A fellow Slovak researcher whose roots are in the village of Tura Luka, whence my great-grandfather Holic (sic) came, emailed me the other day. She very smartly learned from my error, and had all the Tura Luka parish registers on microfilm at once with the 1869 Hungarian census for the village. She had it on extended loan--so there's lesson one. Spend the money and get the whole kit and kaboodle. I found it frustrating to just use two reels at a time.
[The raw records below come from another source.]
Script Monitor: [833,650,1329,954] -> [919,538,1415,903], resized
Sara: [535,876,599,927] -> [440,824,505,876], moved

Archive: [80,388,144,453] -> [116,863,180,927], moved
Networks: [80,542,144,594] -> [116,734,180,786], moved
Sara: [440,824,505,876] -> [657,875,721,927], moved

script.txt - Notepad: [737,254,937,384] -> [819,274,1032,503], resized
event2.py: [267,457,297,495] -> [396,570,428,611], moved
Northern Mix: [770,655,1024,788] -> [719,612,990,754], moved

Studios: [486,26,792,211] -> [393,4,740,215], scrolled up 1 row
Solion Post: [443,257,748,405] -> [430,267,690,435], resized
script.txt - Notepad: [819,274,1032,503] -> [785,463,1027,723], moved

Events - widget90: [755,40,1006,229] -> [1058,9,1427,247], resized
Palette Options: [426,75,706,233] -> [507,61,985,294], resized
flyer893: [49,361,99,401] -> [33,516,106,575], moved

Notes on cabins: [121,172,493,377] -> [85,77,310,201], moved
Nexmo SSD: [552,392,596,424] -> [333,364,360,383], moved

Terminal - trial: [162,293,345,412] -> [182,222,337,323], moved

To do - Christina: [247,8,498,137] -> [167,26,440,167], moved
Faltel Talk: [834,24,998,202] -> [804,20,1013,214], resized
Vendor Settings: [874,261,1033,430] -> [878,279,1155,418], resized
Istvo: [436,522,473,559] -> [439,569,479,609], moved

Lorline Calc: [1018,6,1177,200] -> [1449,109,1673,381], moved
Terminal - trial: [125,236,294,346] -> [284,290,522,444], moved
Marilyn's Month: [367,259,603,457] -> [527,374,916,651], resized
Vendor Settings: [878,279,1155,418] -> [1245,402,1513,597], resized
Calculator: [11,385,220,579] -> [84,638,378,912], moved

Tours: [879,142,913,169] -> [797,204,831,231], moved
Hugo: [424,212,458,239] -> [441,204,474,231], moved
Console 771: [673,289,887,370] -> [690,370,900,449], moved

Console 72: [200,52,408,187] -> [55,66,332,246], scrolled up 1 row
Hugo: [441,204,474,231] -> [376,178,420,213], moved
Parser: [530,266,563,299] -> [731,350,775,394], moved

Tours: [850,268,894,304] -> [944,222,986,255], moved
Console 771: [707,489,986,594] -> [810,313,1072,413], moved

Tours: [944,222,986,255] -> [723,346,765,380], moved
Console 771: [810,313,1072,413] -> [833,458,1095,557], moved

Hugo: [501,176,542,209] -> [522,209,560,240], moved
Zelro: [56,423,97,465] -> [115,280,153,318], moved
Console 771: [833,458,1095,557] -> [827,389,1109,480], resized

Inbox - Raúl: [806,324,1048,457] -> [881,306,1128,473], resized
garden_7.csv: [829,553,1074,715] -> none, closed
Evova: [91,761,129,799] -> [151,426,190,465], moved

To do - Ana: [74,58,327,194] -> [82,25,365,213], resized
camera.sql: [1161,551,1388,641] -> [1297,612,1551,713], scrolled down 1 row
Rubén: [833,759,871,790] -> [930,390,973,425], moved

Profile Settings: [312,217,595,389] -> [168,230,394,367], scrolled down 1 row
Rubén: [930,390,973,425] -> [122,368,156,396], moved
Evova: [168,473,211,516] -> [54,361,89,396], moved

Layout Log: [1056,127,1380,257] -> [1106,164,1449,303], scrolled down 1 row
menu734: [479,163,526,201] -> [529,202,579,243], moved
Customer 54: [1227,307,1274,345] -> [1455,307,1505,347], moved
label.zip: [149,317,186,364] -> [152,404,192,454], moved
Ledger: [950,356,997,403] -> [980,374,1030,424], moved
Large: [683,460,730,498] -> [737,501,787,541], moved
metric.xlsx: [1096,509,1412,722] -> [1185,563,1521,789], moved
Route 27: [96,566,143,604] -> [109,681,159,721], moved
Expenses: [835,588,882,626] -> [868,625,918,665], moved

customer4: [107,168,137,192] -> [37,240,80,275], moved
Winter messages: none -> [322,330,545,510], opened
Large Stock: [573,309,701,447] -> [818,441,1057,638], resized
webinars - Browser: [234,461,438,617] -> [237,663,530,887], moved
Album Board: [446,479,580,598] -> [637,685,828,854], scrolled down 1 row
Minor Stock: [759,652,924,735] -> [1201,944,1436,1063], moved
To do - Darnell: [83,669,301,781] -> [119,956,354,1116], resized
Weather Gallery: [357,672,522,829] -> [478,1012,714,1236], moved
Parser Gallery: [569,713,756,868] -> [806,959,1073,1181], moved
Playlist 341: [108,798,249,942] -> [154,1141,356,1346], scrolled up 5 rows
In any case, she found her ancestor and true to family lore, she was born in Vienna, a Roman Catholic and living with a protestant family there in Tura Luka. In my own great-grandfather's household was also a 7 year old child named Carol Lehman who was Roman Catholic, although the rest of the household (all Holics) were protestant. My friend asked me if I knew what was up with that. I don't. Does anyone know if there is something in the history of Vienna and Slovakia that in the late 1860s, children were farmed out to villages? It's also odd that the children are of a different religious upbringing.
Tura Luka may seem remote to Vienna, but it is next door to Myjava, where the Slovak National Congress made its dramatic call for Slovak independence in 1848. [And we all know how well that turned out!] Vienna is only about 60 miles away from Myjava. It may be just a simple explanation, but I'm sure my researcher friend would greatly appreciate any insight you can provide.